Create Plots for a Sampling Design Based on a One-Way Fixed-Effects Analysis of Variance

Create plots involving sample size, power, scaled difference, and significance level for a one-way fixed-effects analysis of variance.

plotAovDesign(x.var = "n", y.var = "power", range.x.var = NULL, 
    n.vec = c(25, 25), mu.vec = c(0, 1), sigma = 1, alpha = 0.05, power = 0.95, 
    round.up = FALSE, n.max = 5000, tol = 1e-07, maxiter = 1000, plot.it = TRUE, 
    add = FALSE, n.points = 50, plot.col = 1, plot.lwd = 3 * par("cex"), 
    plot.lty = 1, digits = .Options$digits, main = NULL, xlab = NULL, ylab = NULL, 
    type = "l", ...)

Arguments

x.var: character string indicating what variable to use for the x-axis. Possible values are "n" (sample size; the default), "power" (power of the test), and "alpha" (significance level of the test).
y.var: character string indicating what variable to use for the y-axis. Possible values are "power" (power of the test; the default) and "n" (sample size).
range.x.var: numeric vector of length 2 indicating the range of the x-variable to use for the plot. The default value depends on the value of x.var. When x.var="n" the default value is c(2,50). When x.var="power" the default value is
c(alpha+.Machine$double.eps, 0.95). When x.var="alpha", the default value is c(0.01, 0.2).
n.vec: numeric vector indicating the sample size for each group.

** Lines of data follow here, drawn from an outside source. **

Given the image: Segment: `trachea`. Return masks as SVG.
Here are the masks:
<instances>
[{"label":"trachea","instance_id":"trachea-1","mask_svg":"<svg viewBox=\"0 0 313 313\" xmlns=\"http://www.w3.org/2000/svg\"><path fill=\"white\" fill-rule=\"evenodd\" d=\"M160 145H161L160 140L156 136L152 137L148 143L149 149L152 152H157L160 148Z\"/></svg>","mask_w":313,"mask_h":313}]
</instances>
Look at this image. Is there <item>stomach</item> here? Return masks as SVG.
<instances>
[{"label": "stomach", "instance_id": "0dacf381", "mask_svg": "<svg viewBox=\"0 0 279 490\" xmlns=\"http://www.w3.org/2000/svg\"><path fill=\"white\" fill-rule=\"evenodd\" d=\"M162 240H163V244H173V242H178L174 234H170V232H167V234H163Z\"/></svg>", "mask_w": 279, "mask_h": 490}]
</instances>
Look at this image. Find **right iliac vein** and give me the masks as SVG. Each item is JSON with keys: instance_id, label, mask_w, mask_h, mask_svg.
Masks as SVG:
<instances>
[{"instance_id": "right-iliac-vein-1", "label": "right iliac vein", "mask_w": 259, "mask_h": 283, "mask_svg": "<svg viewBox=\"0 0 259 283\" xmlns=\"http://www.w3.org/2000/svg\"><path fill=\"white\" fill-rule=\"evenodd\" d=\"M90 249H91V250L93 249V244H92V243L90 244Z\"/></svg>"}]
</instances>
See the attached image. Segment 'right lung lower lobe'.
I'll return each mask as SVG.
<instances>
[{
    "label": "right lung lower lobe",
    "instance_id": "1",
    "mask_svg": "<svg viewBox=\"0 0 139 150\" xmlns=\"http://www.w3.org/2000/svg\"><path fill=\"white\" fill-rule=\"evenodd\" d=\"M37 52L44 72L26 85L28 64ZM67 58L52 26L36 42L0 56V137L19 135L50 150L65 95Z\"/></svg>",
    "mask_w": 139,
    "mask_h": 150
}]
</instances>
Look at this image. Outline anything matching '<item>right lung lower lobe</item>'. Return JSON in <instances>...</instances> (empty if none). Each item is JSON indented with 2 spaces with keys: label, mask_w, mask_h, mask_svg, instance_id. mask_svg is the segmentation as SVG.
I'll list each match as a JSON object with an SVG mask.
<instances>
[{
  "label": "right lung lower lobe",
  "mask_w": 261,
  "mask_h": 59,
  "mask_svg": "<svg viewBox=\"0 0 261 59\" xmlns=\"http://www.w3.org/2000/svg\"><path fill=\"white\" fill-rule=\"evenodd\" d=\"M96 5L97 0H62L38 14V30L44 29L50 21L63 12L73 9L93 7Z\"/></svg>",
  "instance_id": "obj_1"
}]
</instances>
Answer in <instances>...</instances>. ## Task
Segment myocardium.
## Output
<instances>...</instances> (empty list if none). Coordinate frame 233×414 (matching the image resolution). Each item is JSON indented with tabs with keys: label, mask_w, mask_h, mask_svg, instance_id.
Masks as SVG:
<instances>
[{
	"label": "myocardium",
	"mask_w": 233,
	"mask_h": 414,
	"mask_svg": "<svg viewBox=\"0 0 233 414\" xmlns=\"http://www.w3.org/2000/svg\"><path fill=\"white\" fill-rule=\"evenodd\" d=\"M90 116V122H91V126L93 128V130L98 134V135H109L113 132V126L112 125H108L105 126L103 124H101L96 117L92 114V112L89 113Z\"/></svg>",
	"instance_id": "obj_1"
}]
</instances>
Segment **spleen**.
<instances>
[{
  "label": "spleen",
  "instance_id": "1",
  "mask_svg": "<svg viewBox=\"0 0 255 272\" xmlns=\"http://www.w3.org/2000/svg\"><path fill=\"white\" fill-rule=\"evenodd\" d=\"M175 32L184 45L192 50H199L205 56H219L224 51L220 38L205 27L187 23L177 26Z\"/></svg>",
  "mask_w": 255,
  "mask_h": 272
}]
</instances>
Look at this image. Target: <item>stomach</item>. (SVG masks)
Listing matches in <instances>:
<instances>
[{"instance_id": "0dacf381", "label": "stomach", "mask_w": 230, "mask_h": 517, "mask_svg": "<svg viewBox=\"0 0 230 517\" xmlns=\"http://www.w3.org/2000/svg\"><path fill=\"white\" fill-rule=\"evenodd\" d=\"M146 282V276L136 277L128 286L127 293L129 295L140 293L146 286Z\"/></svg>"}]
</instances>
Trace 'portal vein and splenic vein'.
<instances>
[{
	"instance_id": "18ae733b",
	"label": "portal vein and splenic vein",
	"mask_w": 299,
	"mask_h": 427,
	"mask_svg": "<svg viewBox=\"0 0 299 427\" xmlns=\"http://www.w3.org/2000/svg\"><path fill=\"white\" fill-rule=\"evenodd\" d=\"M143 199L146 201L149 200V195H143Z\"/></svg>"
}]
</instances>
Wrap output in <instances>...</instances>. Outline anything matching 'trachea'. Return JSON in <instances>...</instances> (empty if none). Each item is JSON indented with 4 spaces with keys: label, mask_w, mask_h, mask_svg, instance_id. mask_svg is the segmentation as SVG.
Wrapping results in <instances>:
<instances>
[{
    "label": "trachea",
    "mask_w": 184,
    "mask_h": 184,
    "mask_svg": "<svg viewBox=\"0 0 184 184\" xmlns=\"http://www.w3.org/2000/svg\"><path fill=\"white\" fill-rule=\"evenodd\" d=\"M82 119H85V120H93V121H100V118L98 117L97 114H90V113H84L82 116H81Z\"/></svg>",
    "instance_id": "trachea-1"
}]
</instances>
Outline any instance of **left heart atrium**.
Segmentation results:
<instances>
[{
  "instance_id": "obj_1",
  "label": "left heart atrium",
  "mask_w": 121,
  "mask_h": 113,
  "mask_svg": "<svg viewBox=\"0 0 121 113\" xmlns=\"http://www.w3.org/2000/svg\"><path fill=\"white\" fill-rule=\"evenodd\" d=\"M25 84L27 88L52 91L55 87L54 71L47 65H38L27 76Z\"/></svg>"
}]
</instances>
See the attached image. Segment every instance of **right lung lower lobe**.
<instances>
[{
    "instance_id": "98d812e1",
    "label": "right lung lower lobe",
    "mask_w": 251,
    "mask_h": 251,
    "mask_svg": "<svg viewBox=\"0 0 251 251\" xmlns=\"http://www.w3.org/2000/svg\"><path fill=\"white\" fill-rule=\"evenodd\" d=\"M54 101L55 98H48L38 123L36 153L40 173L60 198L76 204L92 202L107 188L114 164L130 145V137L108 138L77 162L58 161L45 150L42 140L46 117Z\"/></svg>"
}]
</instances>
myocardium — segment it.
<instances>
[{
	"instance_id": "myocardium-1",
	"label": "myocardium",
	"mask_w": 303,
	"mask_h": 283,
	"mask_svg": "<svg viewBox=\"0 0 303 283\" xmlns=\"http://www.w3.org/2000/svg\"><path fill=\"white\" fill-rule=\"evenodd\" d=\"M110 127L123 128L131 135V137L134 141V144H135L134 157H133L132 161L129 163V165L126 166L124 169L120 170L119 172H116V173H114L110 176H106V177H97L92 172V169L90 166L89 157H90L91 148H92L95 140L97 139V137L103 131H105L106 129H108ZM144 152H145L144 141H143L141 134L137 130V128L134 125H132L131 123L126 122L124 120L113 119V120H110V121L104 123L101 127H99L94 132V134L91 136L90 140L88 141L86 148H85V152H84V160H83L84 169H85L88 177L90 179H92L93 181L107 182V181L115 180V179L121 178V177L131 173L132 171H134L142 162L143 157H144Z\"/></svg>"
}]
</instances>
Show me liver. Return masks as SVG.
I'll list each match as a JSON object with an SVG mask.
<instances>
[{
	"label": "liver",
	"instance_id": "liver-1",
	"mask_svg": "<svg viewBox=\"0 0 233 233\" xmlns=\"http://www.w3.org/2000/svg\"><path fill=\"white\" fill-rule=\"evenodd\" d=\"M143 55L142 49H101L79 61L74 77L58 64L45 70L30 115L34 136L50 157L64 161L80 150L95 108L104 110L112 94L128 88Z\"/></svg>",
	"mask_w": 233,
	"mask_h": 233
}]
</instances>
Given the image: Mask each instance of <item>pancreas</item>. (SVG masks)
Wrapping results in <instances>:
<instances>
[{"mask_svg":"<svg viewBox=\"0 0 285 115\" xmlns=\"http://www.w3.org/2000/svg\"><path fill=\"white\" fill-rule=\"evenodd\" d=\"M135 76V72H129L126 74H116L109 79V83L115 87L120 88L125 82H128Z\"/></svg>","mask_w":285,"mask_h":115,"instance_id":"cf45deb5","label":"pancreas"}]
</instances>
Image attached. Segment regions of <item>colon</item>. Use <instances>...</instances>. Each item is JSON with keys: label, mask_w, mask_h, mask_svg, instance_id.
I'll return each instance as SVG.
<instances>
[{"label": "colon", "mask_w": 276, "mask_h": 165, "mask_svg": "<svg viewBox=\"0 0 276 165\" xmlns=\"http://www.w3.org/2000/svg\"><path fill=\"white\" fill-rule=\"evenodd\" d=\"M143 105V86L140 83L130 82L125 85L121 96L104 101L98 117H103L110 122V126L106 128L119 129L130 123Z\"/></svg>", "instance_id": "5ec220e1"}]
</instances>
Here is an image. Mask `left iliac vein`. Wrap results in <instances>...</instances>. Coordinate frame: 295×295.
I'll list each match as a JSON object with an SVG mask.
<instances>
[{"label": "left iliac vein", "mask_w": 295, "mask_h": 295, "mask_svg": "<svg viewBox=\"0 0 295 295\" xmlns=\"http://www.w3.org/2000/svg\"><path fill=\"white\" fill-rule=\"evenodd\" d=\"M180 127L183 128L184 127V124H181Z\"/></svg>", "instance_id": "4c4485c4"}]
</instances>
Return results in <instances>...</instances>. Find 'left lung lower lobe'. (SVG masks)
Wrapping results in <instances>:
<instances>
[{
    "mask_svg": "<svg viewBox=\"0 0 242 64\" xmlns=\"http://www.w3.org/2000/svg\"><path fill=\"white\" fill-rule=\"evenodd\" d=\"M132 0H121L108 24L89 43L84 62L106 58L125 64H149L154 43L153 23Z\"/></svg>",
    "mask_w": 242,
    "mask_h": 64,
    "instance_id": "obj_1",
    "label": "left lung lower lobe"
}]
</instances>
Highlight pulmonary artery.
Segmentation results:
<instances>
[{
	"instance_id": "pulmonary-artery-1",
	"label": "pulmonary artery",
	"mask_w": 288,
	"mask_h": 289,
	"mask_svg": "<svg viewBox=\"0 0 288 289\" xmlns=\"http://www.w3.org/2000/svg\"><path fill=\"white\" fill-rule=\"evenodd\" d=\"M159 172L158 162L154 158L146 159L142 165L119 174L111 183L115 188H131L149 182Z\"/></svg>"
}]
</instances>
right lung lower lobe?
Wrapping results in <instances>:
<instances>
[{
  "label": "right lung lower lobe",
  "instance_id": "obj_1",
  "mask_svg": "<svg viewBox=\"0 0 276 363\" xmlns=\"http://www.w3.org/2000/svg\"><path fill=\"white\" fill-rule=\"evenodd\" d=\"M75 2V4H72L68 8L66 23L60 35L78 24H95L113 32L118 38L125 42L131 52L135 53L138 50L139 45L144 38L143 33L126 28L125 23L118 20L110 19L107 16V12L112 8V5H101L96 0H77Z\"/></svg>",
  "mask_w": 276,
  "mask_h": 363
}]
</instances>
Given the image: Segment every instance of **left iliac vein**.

The default value is n.vec=c(25, 25). Missing (NA), undefined (NaN), and infinite (Inf, -Inf) values are not allowed. This argument must be the same length as mu.vec. This argument is ignored if either x.var="n" or y.var="n".
mu.vec: numeric vector indicating the population mean for each group. The default value is mu.vec=c(0, 1). Missing (NA), undefined (NaN), and infinite (Inf, -Inf) values are not allowed. This argument must be the same length as n.vec.
sigma: numeric scalar indicating the population standard deviation for all groups. The default value is sigma=1. Missing (NA), undefined (NaN), and infinite (Inf, -Inf) values are not allowed.
alpha: numeric scalar between 0 and 1 indicating the Type I error level associated with the hypothesis test. The default value is alpha=0.05. This argument is ignored when x.var="alpha".
power: numeric scalar between 0 and 1 indicating the power associated with the hypothesis test. The default value is power=0.95. This argument is ignored when x.var="power" or y.var="power".
round.up: logical scalar indicating whether to round up the values of the computed sample size(s) to the next smallest integer. The default value is FALSE. This argument is ignored unless y.var="n".
n.max: for the case when y.var="n", a positive integer greater than 2 indicating the maximum sample size per group. The default value is n.max=5000.
tol: for the case when y.var="n", numeric scalar indicating the tolerance to use in the uniroot search for the sample size. The default value is tol=1e-7.
maxiter: for the case when y.var="n", positive integer greater then 1 indicating the maximum number of iterations to use in the uniroot search for the sample size. The default value is maxiter=1000.
plot.it: a logical scalar indicating whether to create a plot or add to the existing plot (see add) on the current graphics device. If plot.it=FALSE, no plot is produced, but a list of (x,y) values is returned (see VALUE). The default value is plot.it=TRUE.
add: a logical scalar indicating whether to add the design plot to the existing plot (add=TRUE), or to create a new plot (add=FALSE). The default value is
add=FALSE. This argument is ignored if plot.it=FALSE.
n.points: a numeric scalar specifying how many (x,y) pairs to use to produce the plot. There are n.points x-values evenly spaced between range.x.var[1] and
range.x.var[2]. The default value is n.points=50.
plot.col: a numeric scalar or character string determining the color of the plotted line or points. The default value is plot.col=1. See the entry for col in the help file for par for more information.
plot.lwd: a numeric scalar determining the width of the plotted line. The default value is 3*par("cex"). See the entry for lwd in the help file for par for more information.
plot.lty: a numeric scalar determining the line type of the plotted line. The default value is plot.lty=1. See the entry for lty in the help file for par for more information.
digits: a scalar indicating how many significant digits to print out on the plot. The default value is the current setting of options("digits").
main, xlab, ylab, type, ...: additional graphical parameters (see par).

Details

See the help files for aovPower and aovN for information on how to compute the power and sample size for a one-way fixed-effects analysis of variance.

Value

plotAovDesign invisibly returns a list with components:

x.var: x-coordinates of the points that have been or would have been plotted
y.var: y-coordinates of the points that have been or would have been plotted

References

Berthouex, P.M., and L.C. Brown. (1994). Statistics for Environmental Engineers. Lewis Publishers, Boca Raton, FL, Chapter 17.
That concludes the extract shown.